The people holding the purse-strings in Scotland may see culture as an "add-on" that can be sacrificed in difficult economic times, warned broadcaster and writer Richard Holloway.
The former Bishop of Edinburgh chairs Sistema Scotland, the charity leading the ground-breaking Big Noise music project in Stirling's Raploch area. It had already led to the discovery of a seven-year-old musical genius who might otherwise never have picked up a musical instrument, he told Children in Scotland's annual conference.
But if arts funding was targeted under budget cuts, there was a danger that many "sleeping geniuses" would continue to go undetected, said Mr Holloway.
He also serves as a member of a Scottish Government's "excellence group", helping put Curriculum for Excellence into practice in religious and moral education.

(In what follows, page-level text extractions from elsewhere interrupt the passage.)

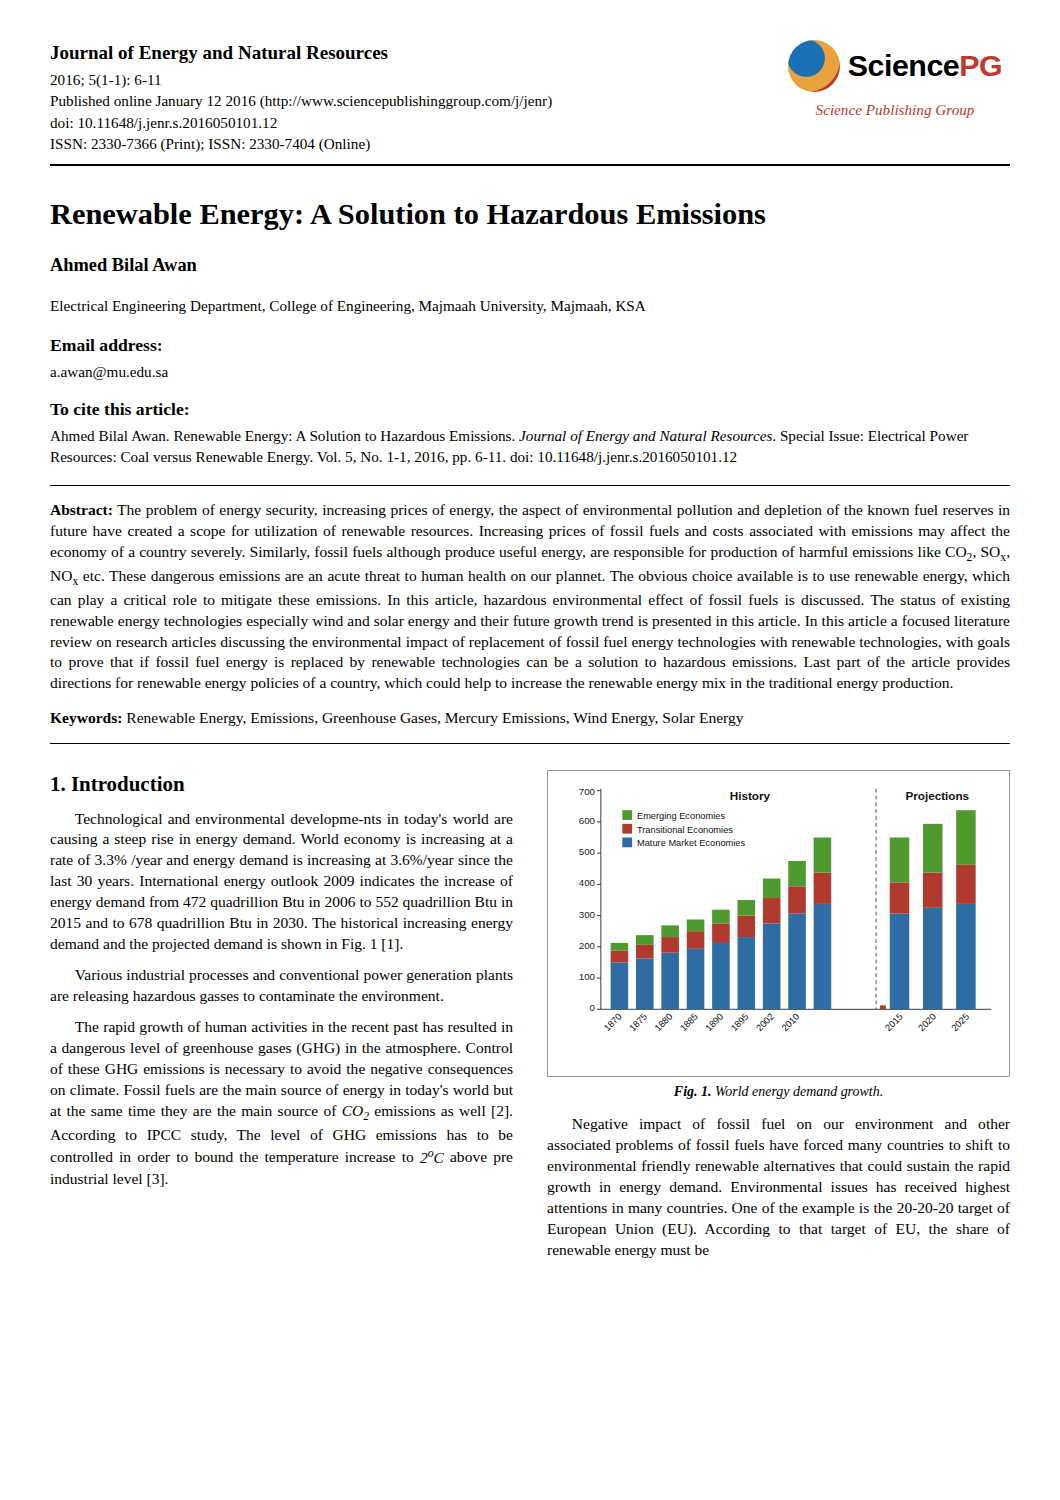Journal of Energy and Natural Resources
2016; 5(1-1): 6-11
Published online January 12 2016 (http://www.sciencepublishinggroup.com/j/jenr)
doi: 10.11648/j.jenr.s.2016050101.12
ISSN: 2330-7366 (Print); ISSN: 2330-7404 (Online)
SciencePG
Science Publishing Group
Renewable Energy: A Solution to Hazardous Emissions
Ahmed Bilal Awan
Electrical Engineering Department, College of Engineering, Majmaah University, Majmaah, KSA
Email address:
a.awan@mu.edu.sa
To cite this article:
Ahmed Bilal Awan. Renewable Energy: A Solution to Hazardous Emissions. Journal of Energy and Natural Resources. Special Issue: Electrical Power Resources: Coal versus Renewable Energy. Vol. 5, No. 1-1, 2016, pp. 6-11. doi: 10.11648/j.jenr.s.2016050101.12
Abstract: The problem of energy security, increasing prices of energy, the aspect of environmental pollution and depletion of the known fuel reserves in future have created a scope for utilization of renewable resources. Increasing prices of fossil fuels and costs associated with emissions may affect the economy of a country severely. Similarly, fossil fuels although produce useful energy, are responsible for production of harmful emissions like CO2, SOx, NOx etc. These dangerous emissions are an acute threat to human health on our plannet. The obvious choice available is to use renewable energy, which can play a critical role to mitigate these emissions. In this article, hazardous environmental effect of fossil fuels is discussed. The status of existing renewable energy technologies especially wind and solar energy and their future growth trend is presented in this article. In this article a focused literature review on research articles discussing the environmental impact of replacement of fossil fuel energy technologies with renewable technologies, with goals to prove that if fossil fuel energy is replaced by renewable technologies can be a solution to hazardous emissions. Last part of the article provides directions for renewable energy policies of a country, which could help to increase the renewable energy mix in the traditional energy production.
Keywords: Renewable Energy, Emissions, Greenhouse Gases, Mercury Emissions, Wind Energy, Solar Energy
1. Introduction
Technological and environmental developme-nts in today's world are causing a steep rise in energy demand. World economy is increasing at a rate of 3.3% /year and energy demand is increasing at 3.6%/year since the last 30 years. International energy outlook 2009 indicates the increase of energy demand from 472 quadrillion Btu in 2006 to 552 quadrillion Btu in 2015 and to 678 quadrillion Btu in 2030. The historical increasing energy demand and the projected demand is shown in Fig. 1 [1].
Various industrial processes and conventional power generation plants are releasing hazardous gasses to contaminate the environment.
The rapid growth of human activities in the recent past has resulted in a dangerous level of greenhouse gases (GHG) in the atmosphere. Control of these GHG emissions is necessary to avoid the negative consequences on climate. Fossil fuels are the main source of energy in today's world but at the same time they are the main source of CO2 emissions as well [2]. According to IPCC study, The level of GHG emissions has to be controlled in order to bound the temperature increase to 2oC above pre industrial level [3].
0 100 200 300 400 500 600 700 History Projections Emerging Economies Transitional Economies Mature Market Economies 1870 1875 1880 1885 1890 1895 2002 2010 2015 2020 2025
Fig. 1. World energy demand growth.
Negative impact of fossil fuel on our environment and other associated problems of fossil fuels have forced many countries to shift to environmental friendly renewable alternatives that could sustain the rapid growth in energy demand. Environmental issues has received highest attentions in many countries. One of the example is the 20-20-20 target of European Union (EU). According to that target of EU, the share of renewable energy must be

CfE was "absolutely spot on" in theory, he said, because "what's being offered to schools in Scotland is liberation". But there was "an apparent reluctance in some schools to accept the freedom they have been given".

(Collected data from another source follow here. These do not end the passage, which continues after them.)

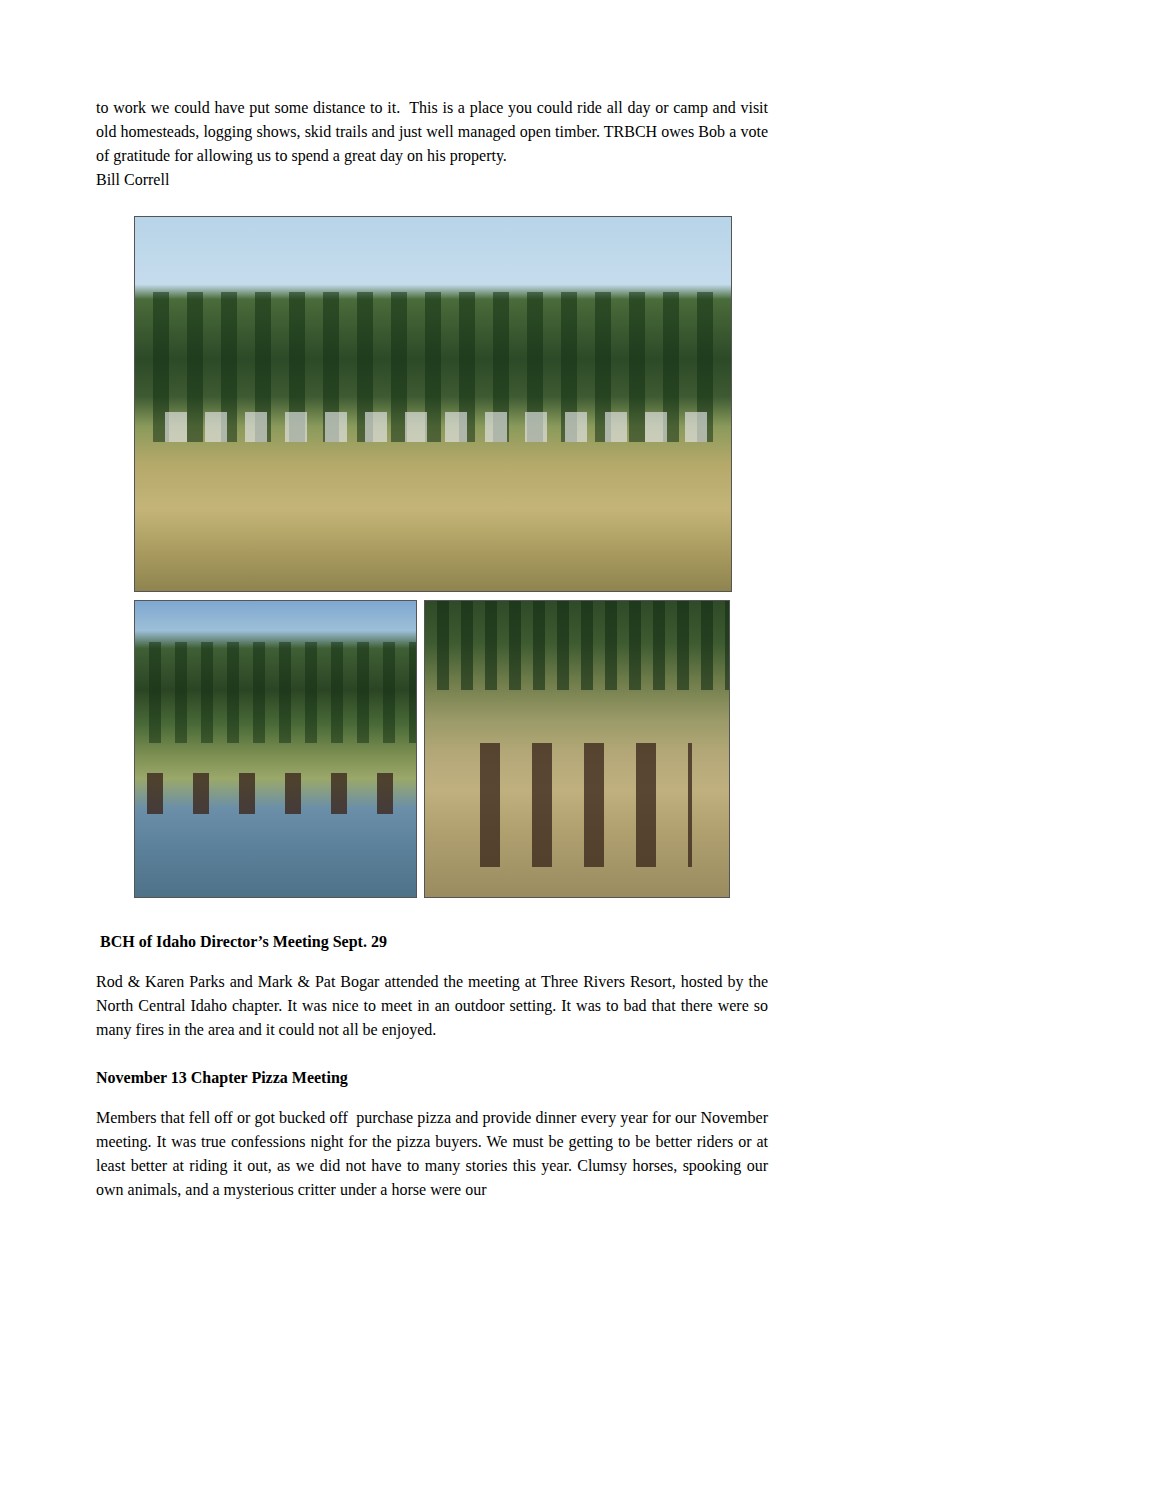to work we could have put some distance to it. This is a place you could ride all day or camp and visit old homesteads, logging shows, skid trails and just well managed open timber. TRBCH owes Bob a vote of gratitude for allowing us to spend a great day on his property.
Bill Correll
BCH of Idaho Director’s Meeting Sept. 29
Rod & Karen Parks and Mark & Pat Bogar attended the meeting at Three Rivers Resort, hosted by the North Central Idaho chapter. It was nice to meet in an outdoor setting. It was to bad that there were so many fires in the area and it could not all be enjoyed.
November 13 Chapter Pizza Meeting
Members that fell off or got bucked off purchase pizza and provide dinner every year for our November meeting. It was true confessions night for the pizza buyers. We must be getting to be better riders or at least better at riding it out, as we did not have to many stories this year. Clumsy horses, spooking our own animals, and a mysterious critter under a horse were our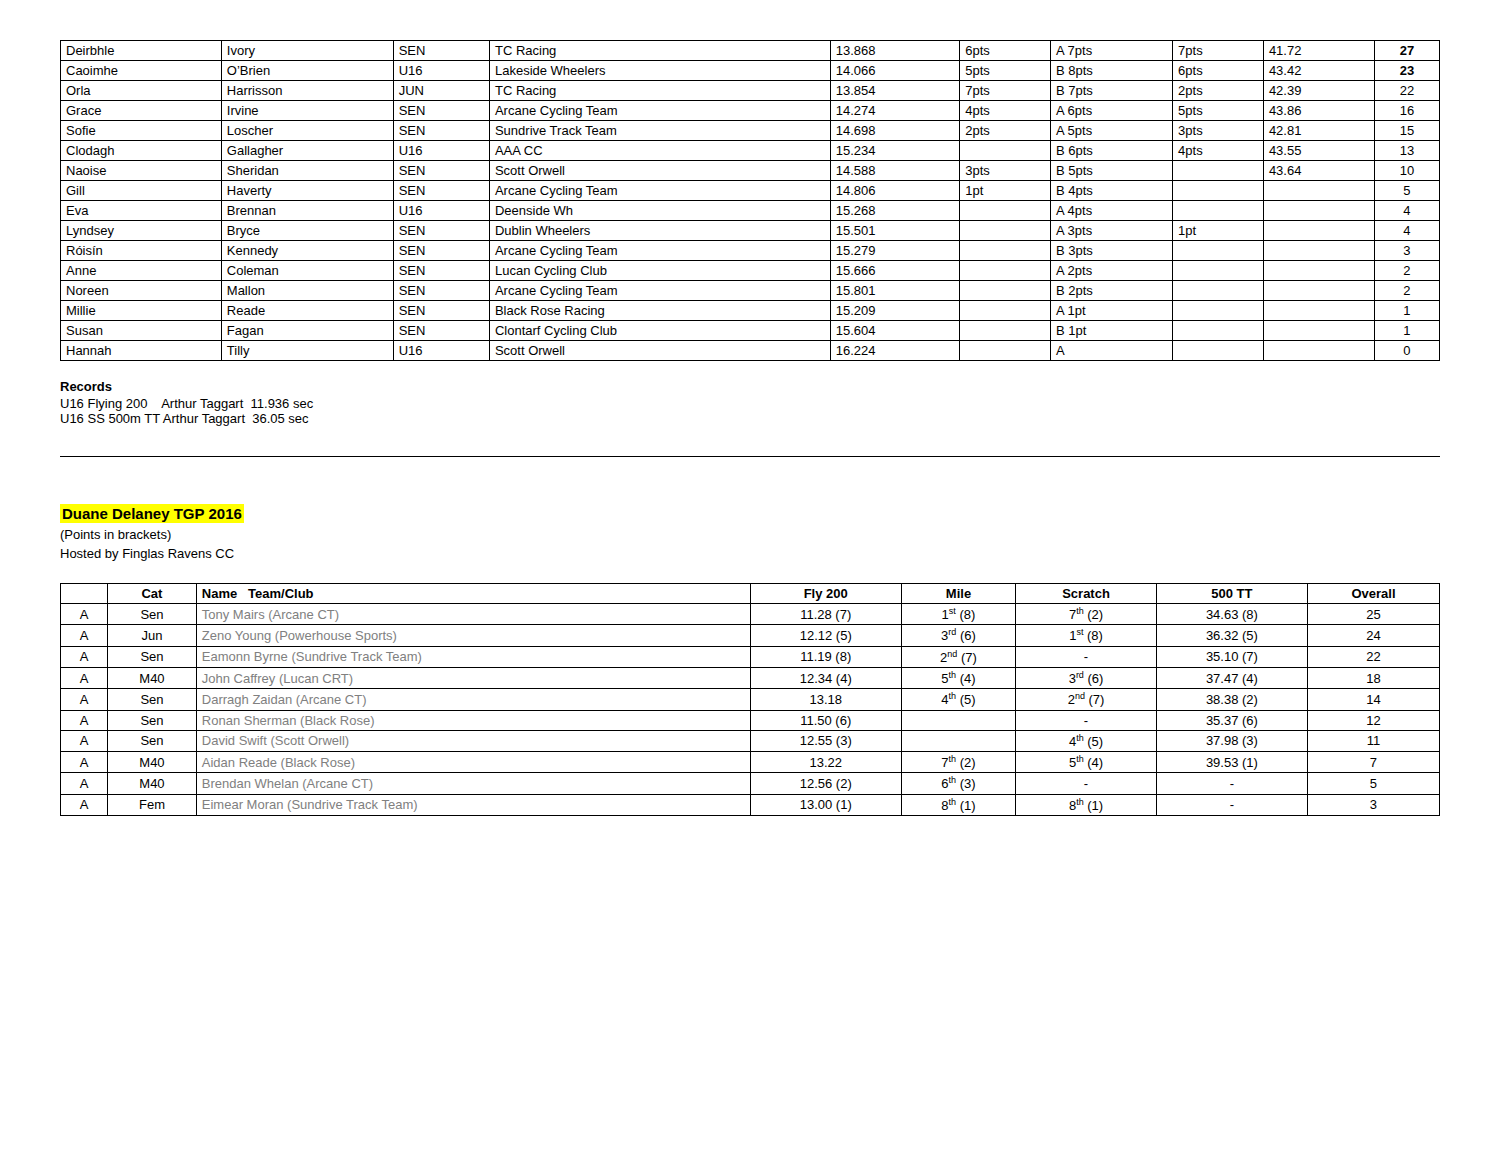| Deirbhle | Ivory | SEN | TC Racing | 13.868 | 6pts | A 7pts | 7pts | 41.72 | 27 |
| Caoimhe | O’Brien | U16 | Lakeside Wheelers | 14.066 | 5pts | B 8pts | 6pts | 43.42 | 23 |
| Orla | Harrisson | JUN | TC Racing | 13.854 | 7pts | B 7pts | 2pts | 42.39 | 22 |
| Grace | Irvine | SEN | Arcane Cycling Team | 14.274 | 4pts | A 6pts | 5pts | 43.86 | 16 |
| Sofie | Loscher | SEN | Sundrive Track Team | 14.698 | 2pts | A 5pts | 3pts | 42.81 | 15 |
| Clodagh | Gallagher | U16 | AAA CC | 15.234 | | B 6pts | 4pts | 43.55 | 13 |
| Naoise | Sheridan | SEN | Scott Orwell | 14.588 | 3pts | B 5pts | | 43.64 | 10 |
| Gill | Haverty | SEN | Arcane Cycling Team | 14.806 | 1pt | B 4pts | | | 5 |
| Eva | Brennan | U16 | Deenside Wh | 15.268 | | A 4pts | | | 4 |
| Lyndsey | Bryce | SEN | Dublin Wheelers | 15.501 | | A 3pts | 1pt | | 4 |
| Róisín | Kennedy | SEN | Arcane Cycling Team | 15.279 | | B 3pts | | | 3 |
| Anne | Coleman | SEN | Lucan Cycling Club | 15.666 | | A 2pts | | | 2 |
| Noreen | Mallon | SEN | Arcane Cycling Team | 15.801 | | B 2pts | | | 2 |
| Millie | Reade | SEN | Black Rose Racing | 15.209 | | A 1pt | | | 1 |
| Susan | Fagan | SEN | Clontarf Cycling Club | 15.604 | | B 1pt | | | 1 |
| Hannah | Tilly | U16 | Scott Orwell | 16.224 | | A | | | 0 |
Records
U16 Flying 200 Arthur Taggart 11.936 sec
U16 SS 500m TT Arthur Taggart 36.05 sec
Duane Delaney TGP 2016
(Points in brackets)
Hosted by Finglas Ravens CC
| | Cat | Name Team/Club | Fly 200 | Mile | Scratch | 500 TT | Overall |
| --- | --- | --- | --- | --- | --- | --- | --- |
| A | Sen | Tony Mairs (Arcane CT) | 11.28 (7) | 1 st (8) | 7 th (2) | 34.63 (8) | 25 |
| A | Jun | Zeno Young (Powerhouse Sports) | 12.12 (5) | 3 rd (6) | 1 st (8) | 36.32 (5) | 24 |
| A | Sen | Eamonn Byrne (Sundrive Track Team) | 11.19 (8) | 2 nd (7) | - | 35.10 (7) | 22 |
| A | M40 | John Caffrey (Lucan CRT) | 12.34 (4) | 5 th (4) | 3 rd (6) | 37.47 (4) | 18 |
| A | Sen | Darragh Zaidan (Arcane CT) | 13.18 | 4 th (5) | 2 nd (7) | 38.38 (2) | 14 |
| A | Sen | Ronan Sherman (Black Rose) | 11.50 (6) | | - | 35.37 (6) | 12 |
| A | Sen | David Swift (Scott Orwell) | 12.55 (3) | | 4 th (5) | 37.98 (3) | 11 |
| A | M40 | Aidan Reade (Black Rose) | 13.22 | 7 th (2) | 5 th (4) | 39.53 (1) | 7 |
| A | M40 | Brendan Whelan (Arcane CT) | 12.56 (2) | 6 th (3) | - | - | 5 |
| A | Fem | Eimear Moran (Sundrive Track Team) | 13.00 (1) | 8 th (1) | 8 th (1) | - | 3 |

Delegates were warned to beware the dictatorship of "pre-determined outcomes", by Peter Moss, professor in early childhood provision at the University of London's Institute of Education.
His comments come amid growing concern in the education sector that teachers under pressure will become too fixated on the experiences and outcomes of CfE, rather than its philosophy.
Professor Moss accepted the need for "common goals and structures", but told a cautionary tale of outcomes becoming a mantra in England: "No one thinks about them any more - a bit like a corporate mission statement," he said.
He also found lazy thinking in the Con-Lib coalition's insistence that a choice had to be made between big government and the much-vaunted "big society".
They could co-exist, he said, as countries such as Sweden - with high rates of both volunteering and taxation - had shown.